Matå'pang today has been reclaimed as a celebrated figure by many in the younger generation of Chamorro activists, who view him as a moving figure of resistance against imperial domination and cultural erasure. Jay Baza Pascua's spoken-word poem "A Descendant of Matå'pang" is a good example of this movement to rehabilitate Matå'pang as a Chamorro icon.
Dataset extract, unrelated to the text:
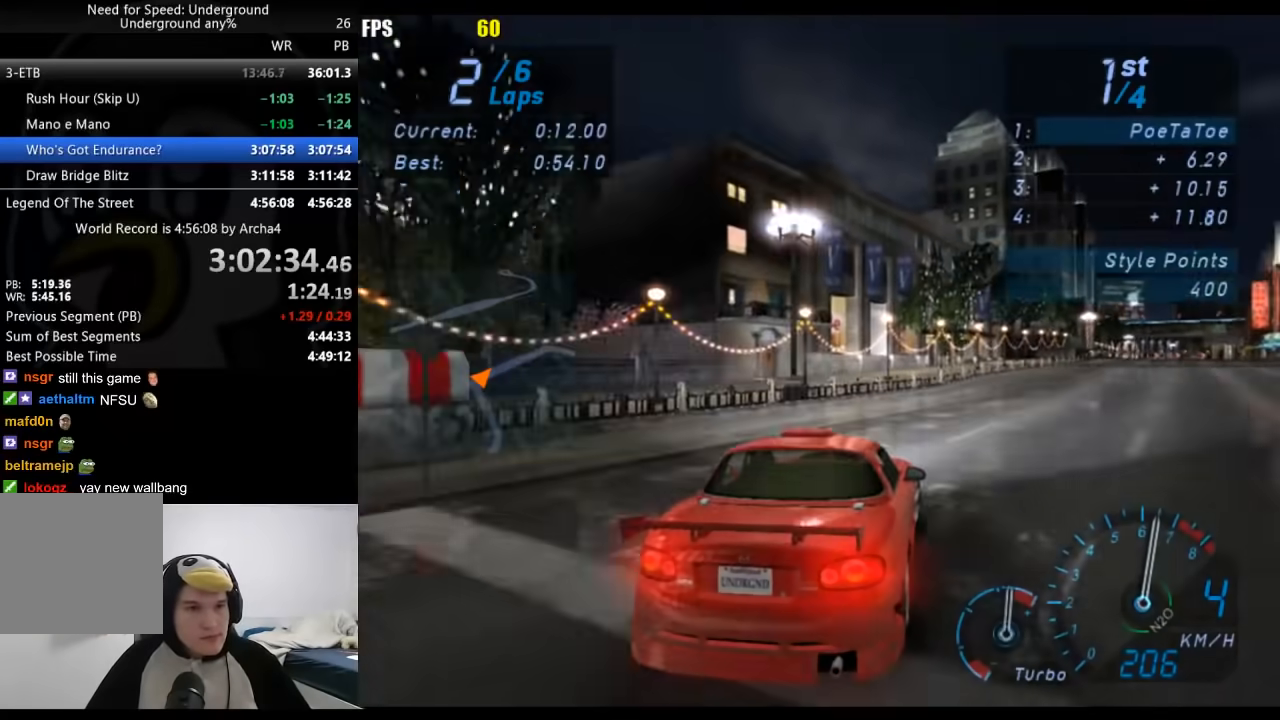
{"buttons": [], "left_stick": "right", "right_stick": "center", "events": [[333, "left_stick", "center"], [483, "left_stick", "right"]]}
In that poem, Pascua states:"You see, Father Luis de San Vitores was determined to bring God to the "Indios" of the Pacific.

"Determined enough he disobeyed Matåpang’s order not to baptize his ailing child ... Matåpang retaliated by killing the missionary priest.

"It was not that Matåpang defied the missionary’s spiritual relief but that San Vitores defied Matåpang’s cultural belief.

"In so doing … this legendary chief ignited the flames that started a 30-year war between the Chamorros and the Spanish ... the embers of that fire continue to burn within the hearts of those who want Guam to be free from colonial rule."

Matapang Beach Park is a small public park along Tumon Bay in Tumon that is popular with local outrigger canoe rowing teams. It is located off of Pale San Vitores Road, named after the Jesuit.

==Academic critiques==
Professor Vince Diaz has critically examined the legacy of Maga'låhi Matå'pang in his presentation and later article "In the Wake of Matå'pang's Canoe." His talks deconstruct the varying accounts of Matå’pang from both indigenous and colonial views. In doing so, he utilizes the metaphor of the canoe – the literal and symbolic seafaring vessel of the Chamorros – and delves into the linguistic variations of the word matå'pang between Chamorro and Tagalog. "The first step is to displace momentarily San Vitores as the principle sign in favor of Native perspective and reality, so that the new protagonist is Matå'pang", said Diaz. "The second step would be to appreciate Matå'pang in native discourse, that is, in terms of how it has and how it can be understood and comprehended in indigenous ways".